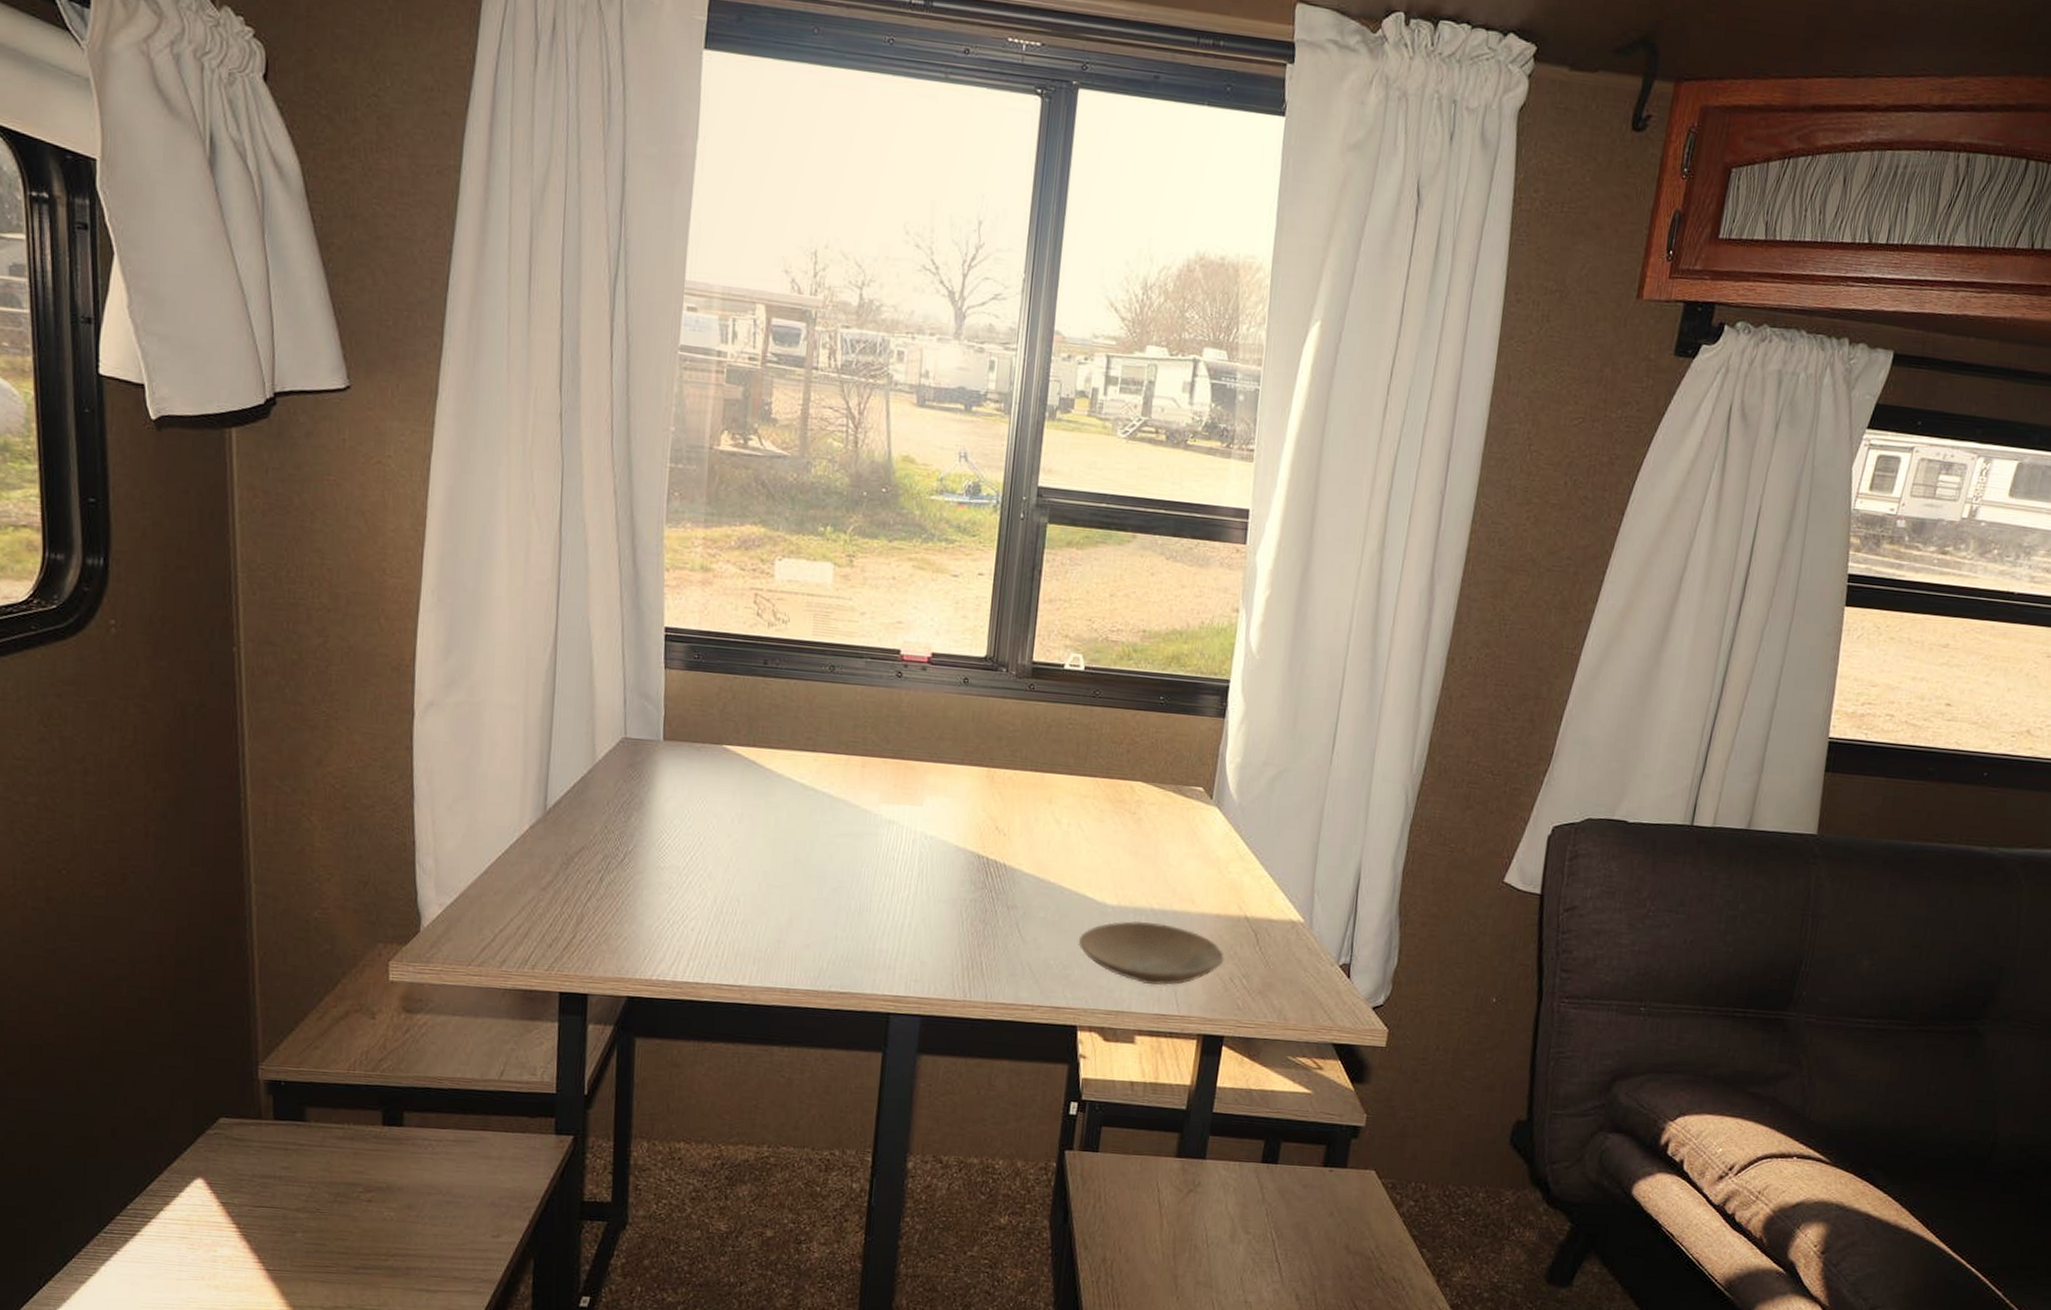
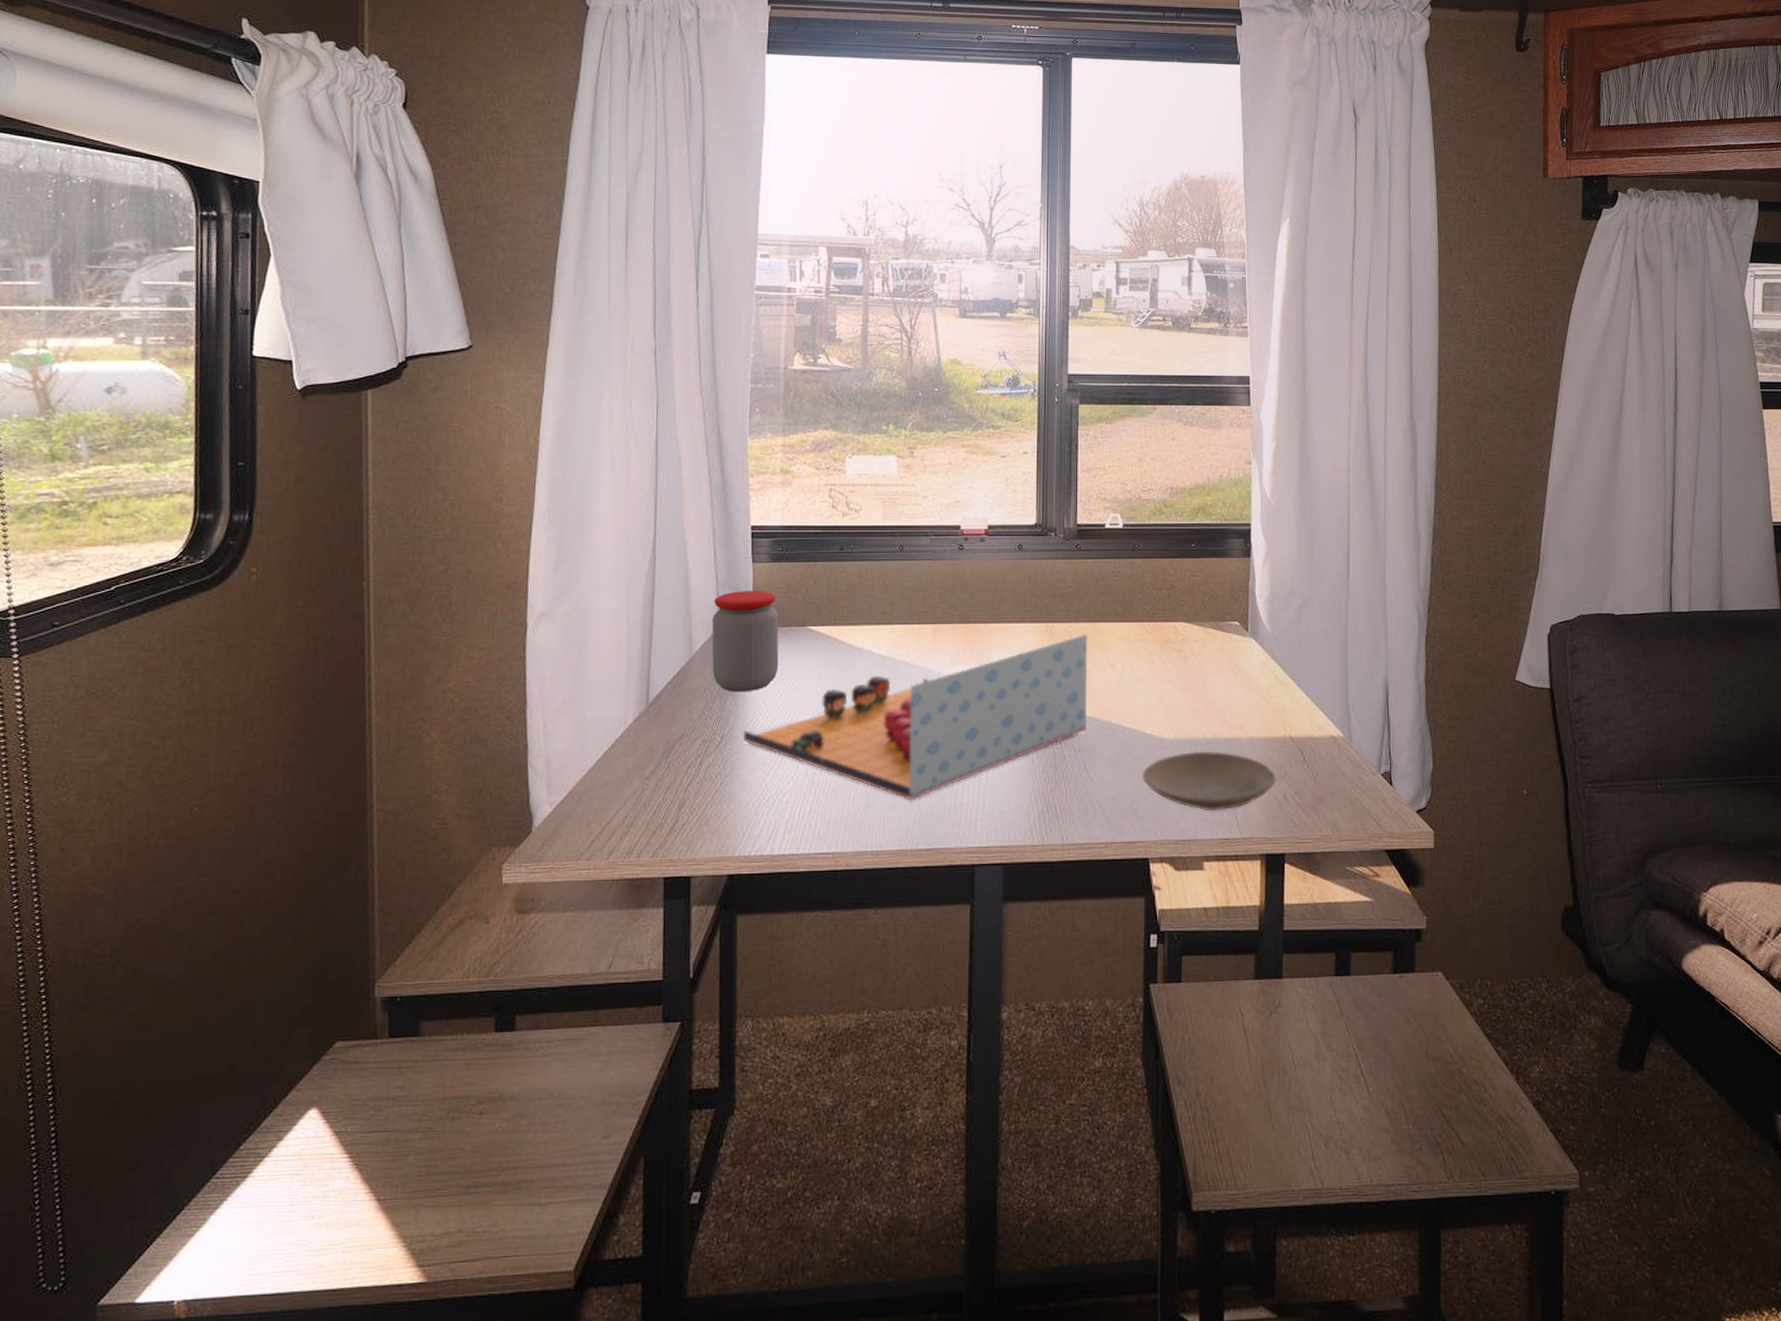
jar: none [616,698,692,809] -> present [712,591,779,693]
board game: none [648,783,1034,941] -> present [744,633,1088,800]

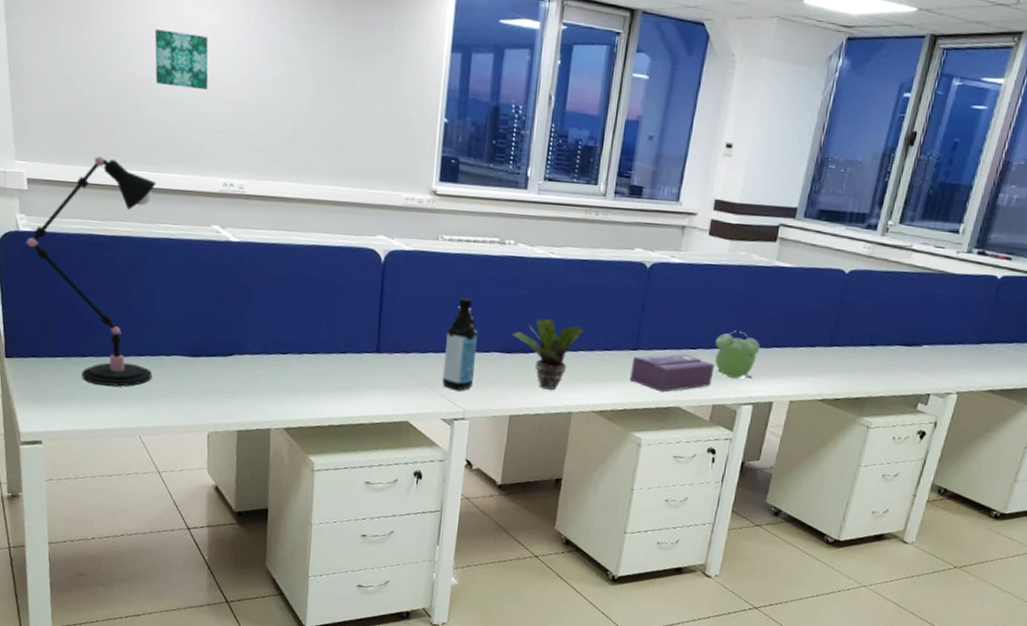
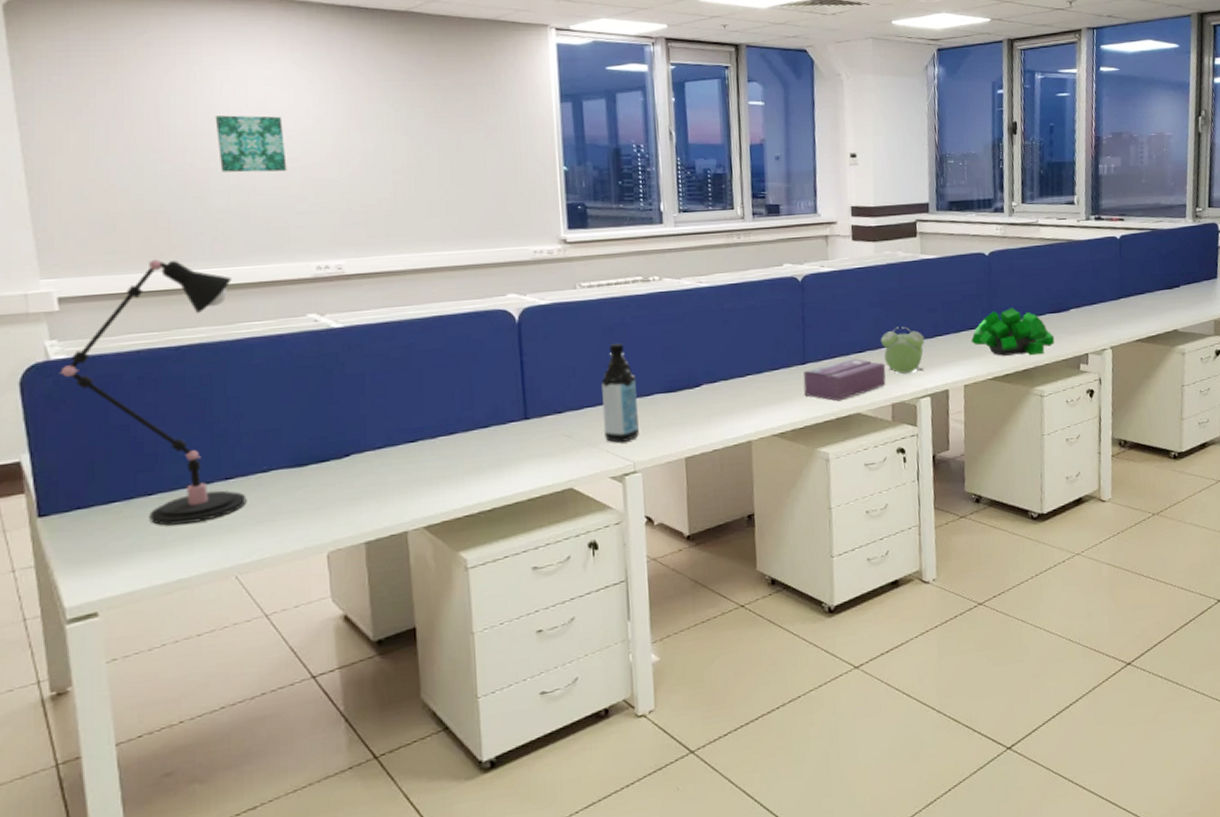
potted plant: present [512,319,584,390] -> none [672,349,748,422]
plant: none [807,332,898,385] -> present [970,308,1055,356]

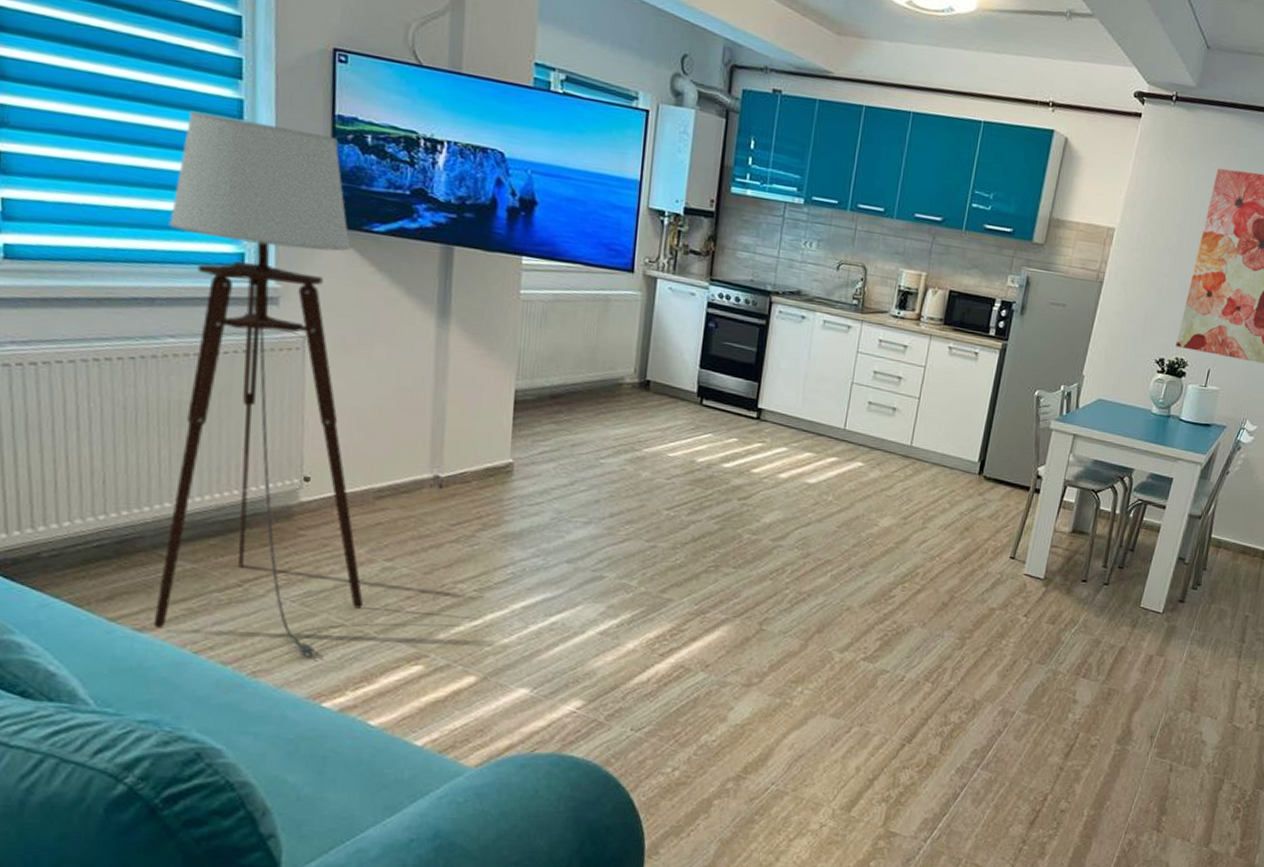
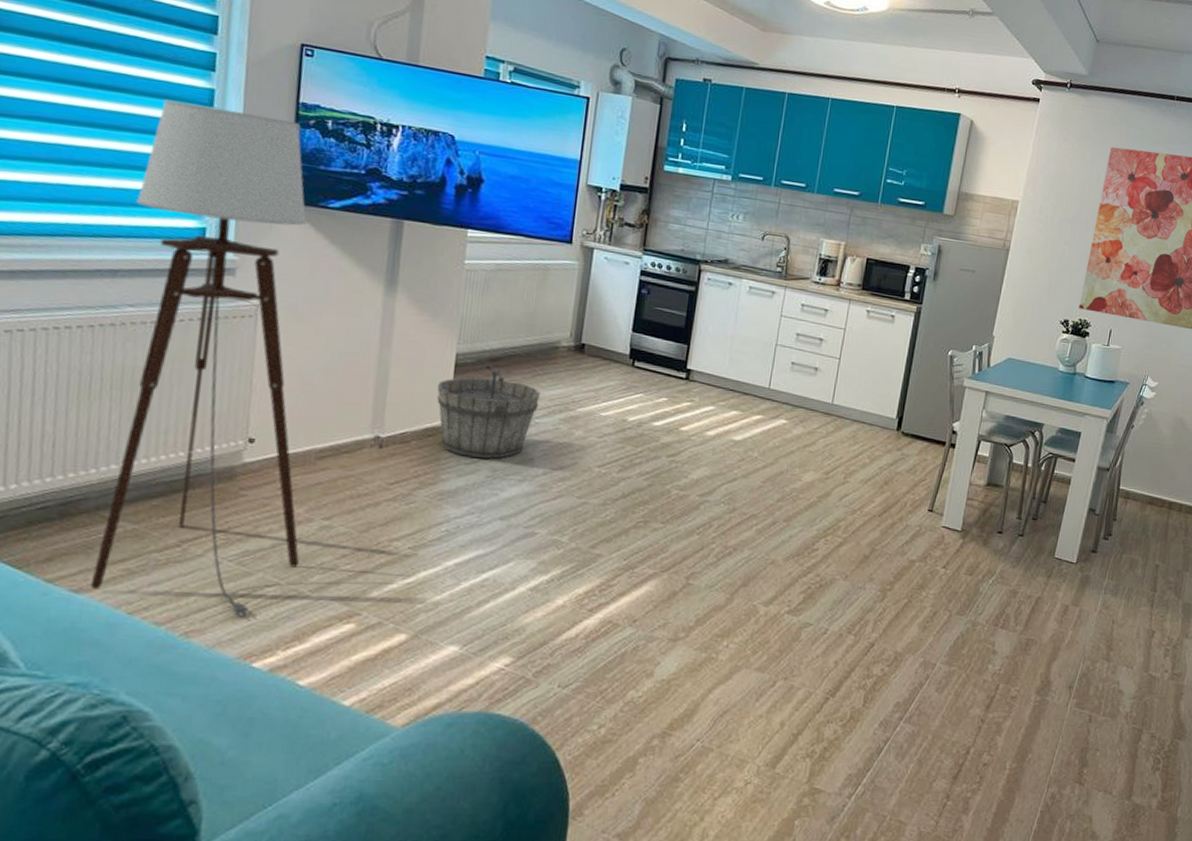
wooden bucket: none [496,402,604,500] -> present [437,365,540,459]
++++++
YOUR GOAL:
Filter the entries and keep only the lines holding "plant".

WRITTEN ANSWER:
potted plant: present [512,319,584,390] -> none [672,349,748,422]
plant: none [807,332,898,385] -> present [970,308,1055,356]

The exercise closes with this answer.